PROBLEM STATEMENT
Display each line of the material below that contains the string "length". Case is significant.

DATA SUPPLIED
--*--
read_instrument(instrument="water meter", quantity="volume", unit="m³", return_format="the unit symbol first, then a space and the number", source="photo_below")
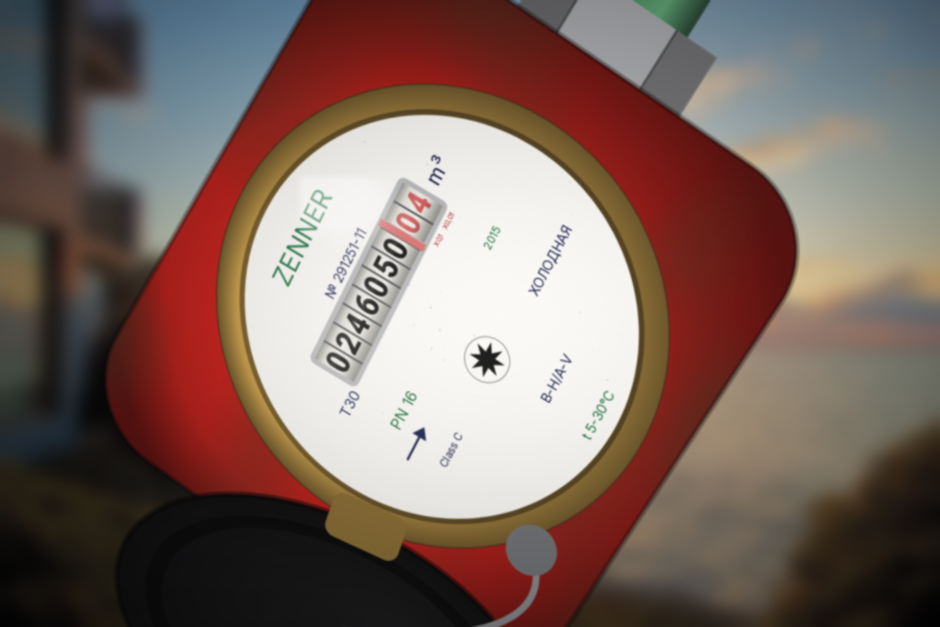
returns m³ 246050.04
--*--
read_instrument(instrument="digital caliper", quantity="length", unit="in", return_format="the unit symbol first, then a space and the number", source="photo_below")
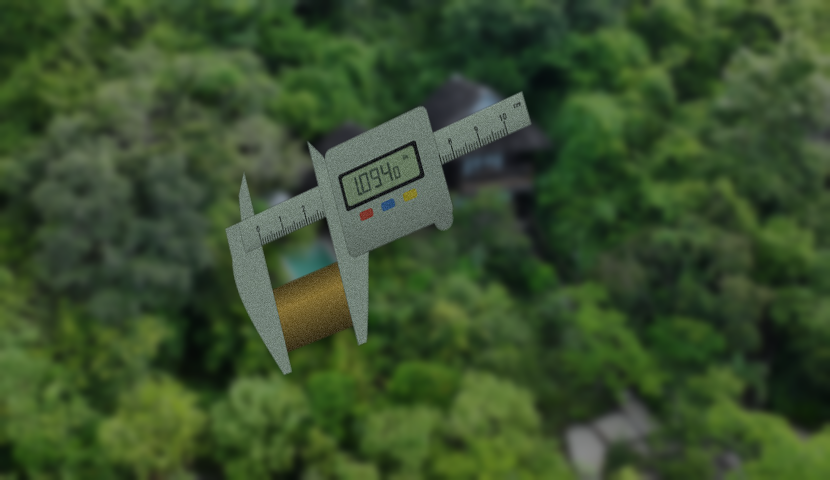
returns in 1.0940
--*--
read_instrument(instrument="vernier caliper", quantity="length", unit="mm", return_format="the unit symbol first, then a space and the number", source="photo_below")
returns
--*--
PROBLEM SOLUTION
read_instrument(instrument="digital caliper", quantity="length", unit="in", return_format="the unit symbol first, then a space and the number", source="photo_below")
read_instrument(instrument="vernier caliper", quantity="length", unit="mm", return_format="the unit symbol first, then a space and the number", source="photo_below")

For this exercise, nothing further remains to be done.